More than a critique of celebrity culture, though, Chappelle is highlighting how frustrating and tiring it is for Black people to try and make Black deaths legible and accessible for those who don’t want to understand it. It is an open wound that is never given time to heal.

Thus, “8:46” is successful because it is less of a standup routine and more a group therapy session. Chappelle shows how and why these deathsare personal for Black people by seamlessly interweaving the relationship between Floyd’s death and his own family. The number 8:46 is the time of Chappelle’s birth, a coincidence that haunts him, and he relates Floyd’s plea for his dead mother to his own father, who cried out for Chappelle’s mother on his deathbed. In a country that seems to make a spectacle out of the killings of black people. Chappelle reminds us that Black people intimately feel the loss of life.

The Black Lives Matter movement isn’t funny, something that Chappelle admittedly notes at the beginning of his show. He begins his routine by thanking the young protesters driving the movement and connecting Floyd’s death to the deaths of John Crawford III, Michael Brown, and Trayvon Martin with a brief informal history. Unfortunately, Chappelle falls for the trap of focusing only on the vulnerability of black men and boys, overlooking Brittney Cooper’s article: “Why are Black Women and Girls Still an Afterthought.”

Chappelle leaves behind his usually cool demeanor and openly embraces grief, despair and rage. One of the most impassioned parts of the performance is when Chappelle focuses on Derek Chauvin keeping his hand in his pocket, even as he kneels on Floyd’s neck. Chauvin was conveying a message about the worth of a Black man’s life in America, says the clearly enraged comedian. “Who are you talking to,” he asks rhetorically.
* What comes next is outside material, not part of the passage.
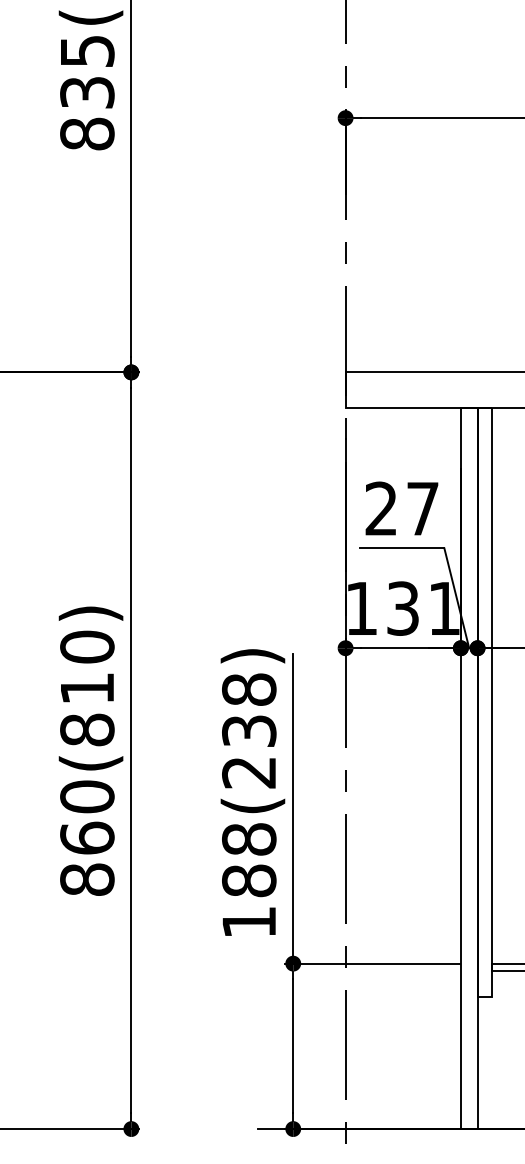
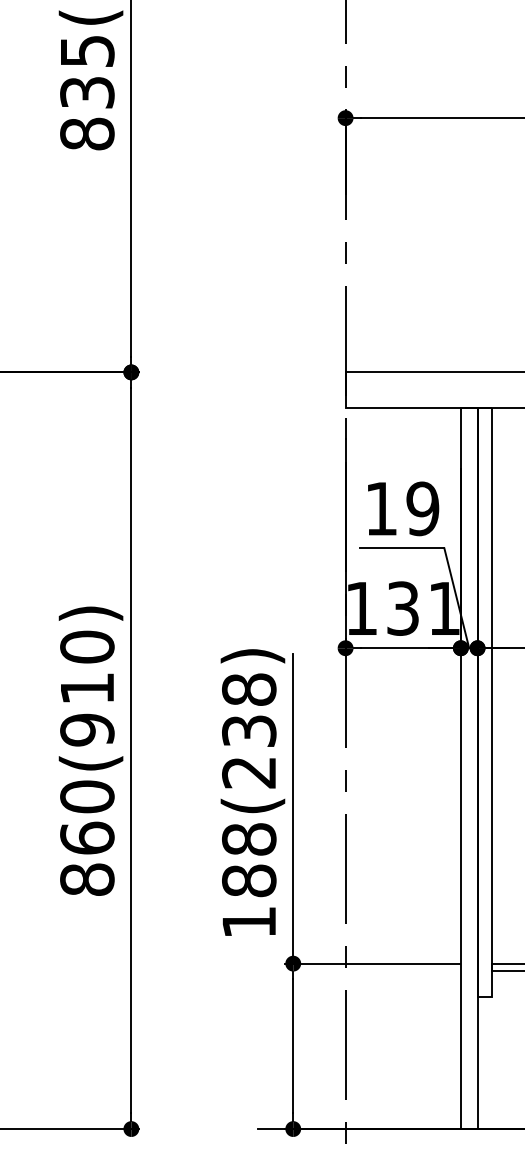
text at (402, 508): 27 -> 19
text at (87, 729): 860(810) -> 860(910)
Chappelle interprets Chauvin’s gesture as if it were a spoken statement. because Black people heard what Chauvin was saying. We’ve been hearing these kinds of statements. Which is why as much as this routine was about grief and death, it was also about being fed up. Chappelle’s “Who are you talking to?” is what you say just before a fight breaks out. And Chappelle is fighting-mad — his clenched fists apparent on stage.

In the end, Chappelle recognizes that this isn’t his movement, and that may have been the most successful aspect of the performance.
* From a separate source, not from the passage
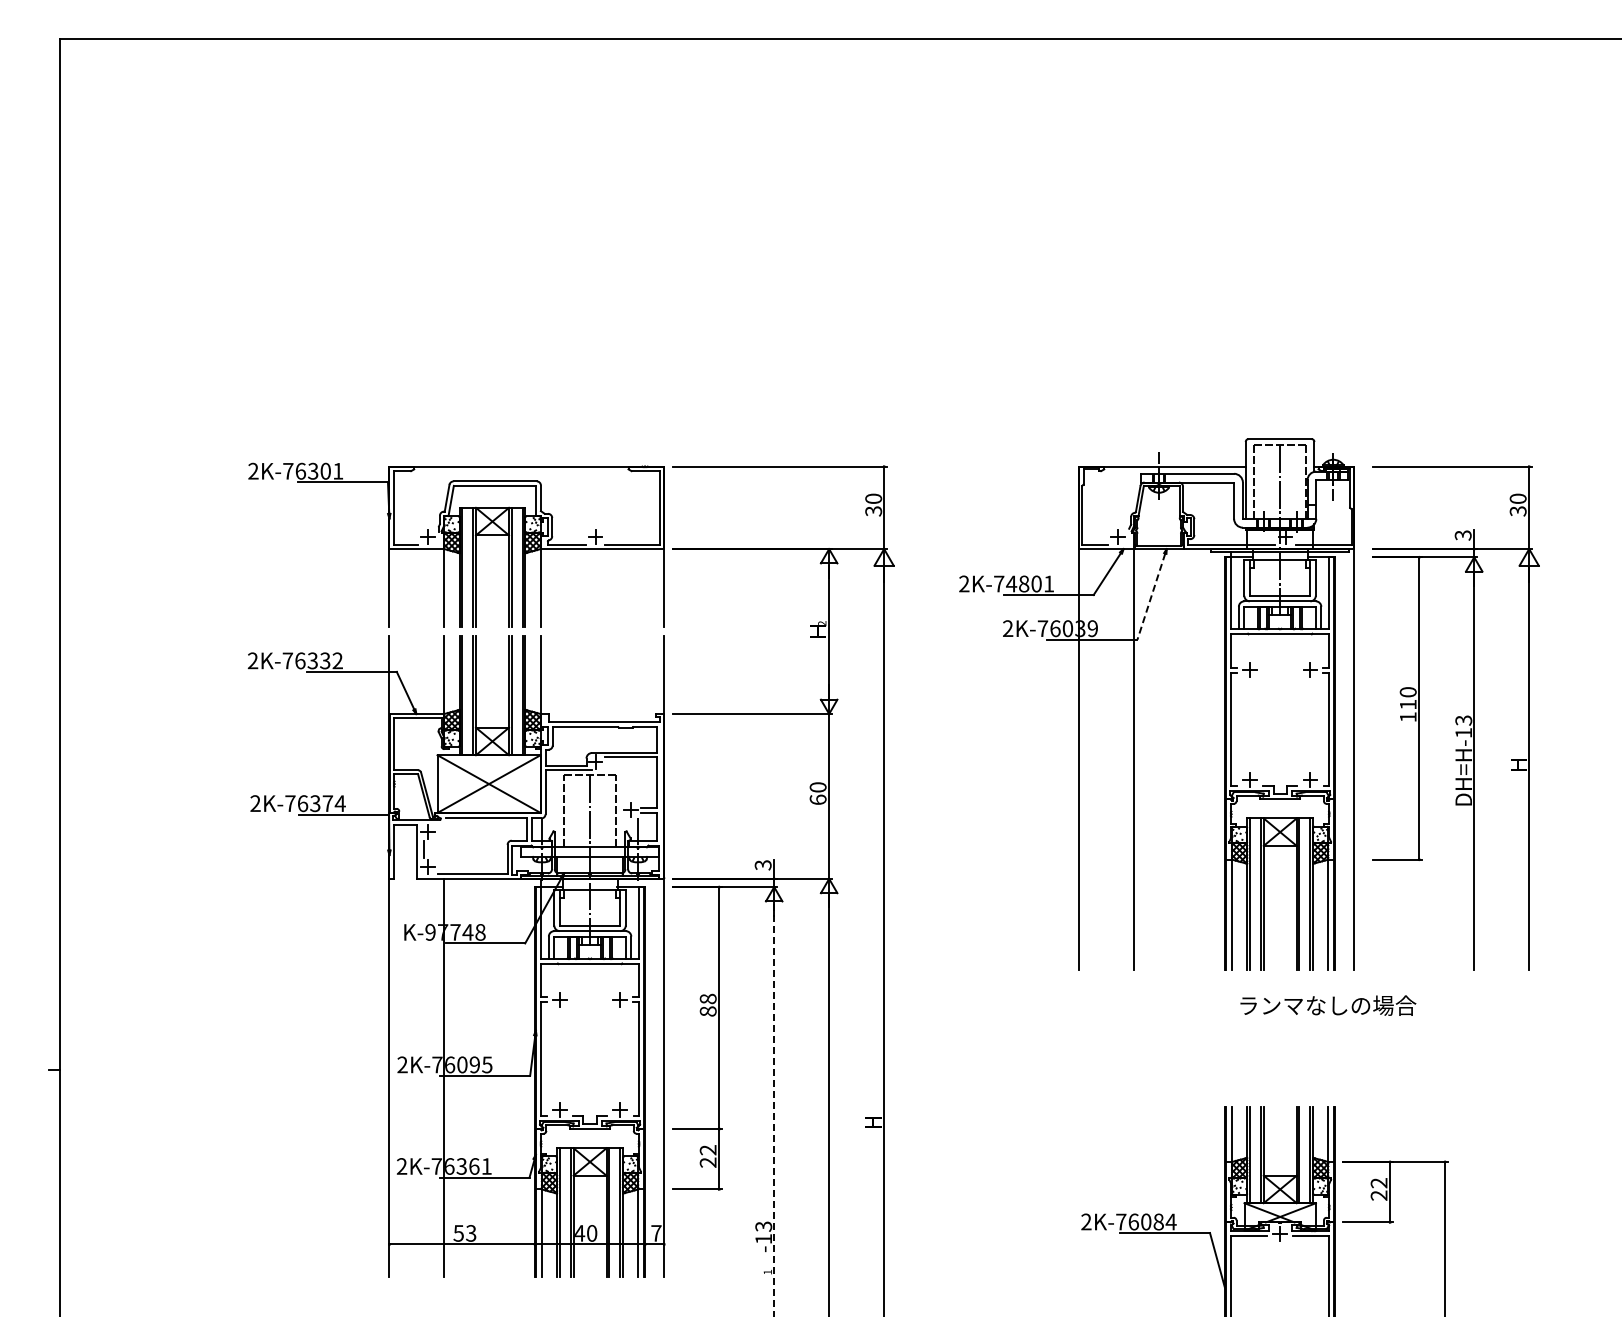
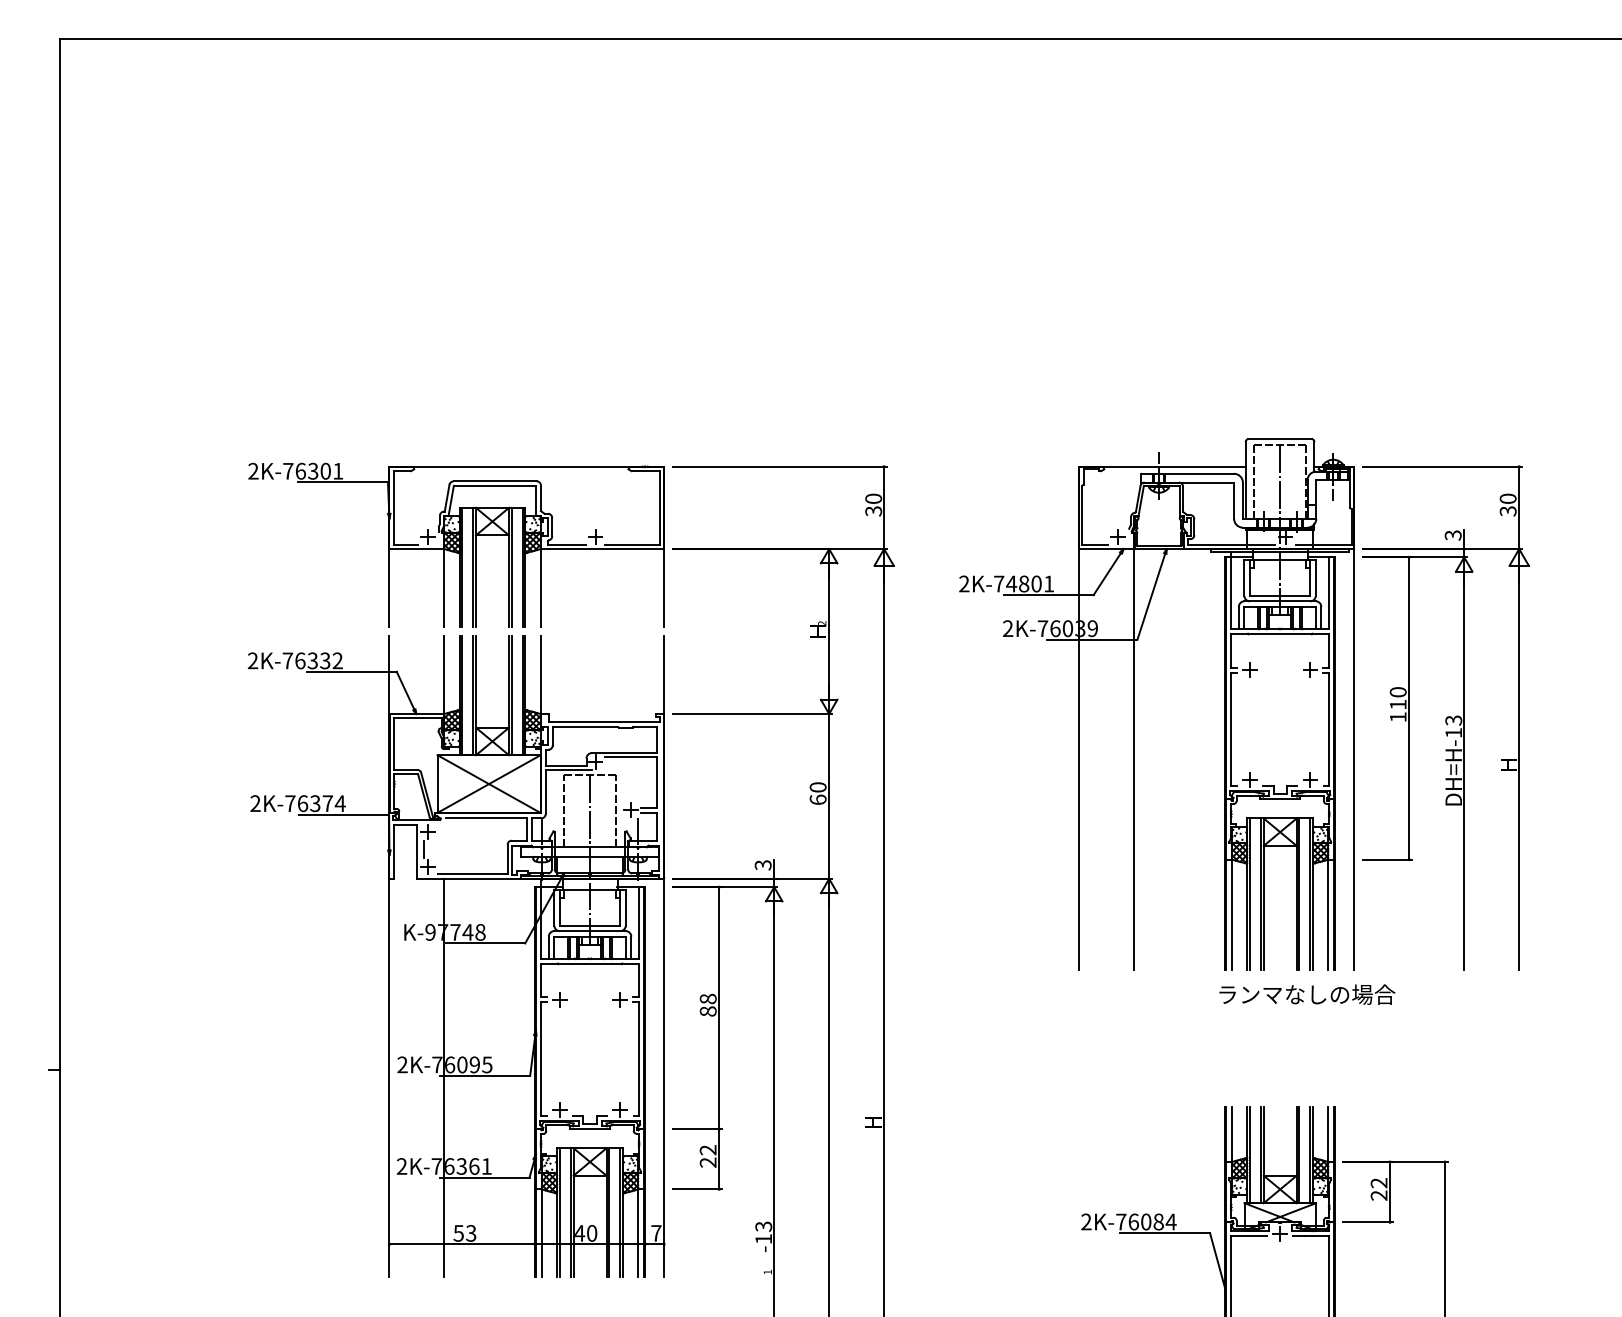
line at (1151, 597): dashed -> solid
part at (1455, 717) position: (1455, 717) -> (1445, 717)
text at (1328, 1005) position: (1328, 1005) -> (1307, 994)
line at (774, 1110): dashed -> solid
Alongside these notable names of the Black Lives Matter movement, Chappelle also highlights the killing of five police officers at a BLM march in Dallas, as well as the officers killed in an ambush attack in Louisiana. He puts these stories in conversation with the vulnerability that Black people feel in this country every day. Chappelle’s militant conclusion echoes Malcolm X’s “by any means necessary,” and speaks to this generation’s broader sense of despair.

In the end, Chappelle recognizes that this isn’t his movement, and that may have been the most successful aspect of the performance. The Black Lives Matter movement is both too nuanced and too broad in its scope for Chappelle to be on its front lines. Around the same time as I watched Chappelle’s video, I heard the names of Dominique Fells and Riah Milton, two Black transgender women who have been recently murdered. Black Trans Lives Matter. We still need to #SayHerName, Breonna Taylor,and the other women that have died at the hands of police.

For years, the way that we talk about the killings of black people in this country has reinscribed patriarchal structures. Chappelle can’t speak to these issues or for these women. But even with these shortcomings, his performance, at its core, calls out white supremacy and police brutality while articulating the emotional toll of being Black in America.

Chappelle didn’t allow us to laugh to keep from crying — instead he forces us to continue to sit with our anguish. The real joke is that so many white Americans still don’t understand our rage.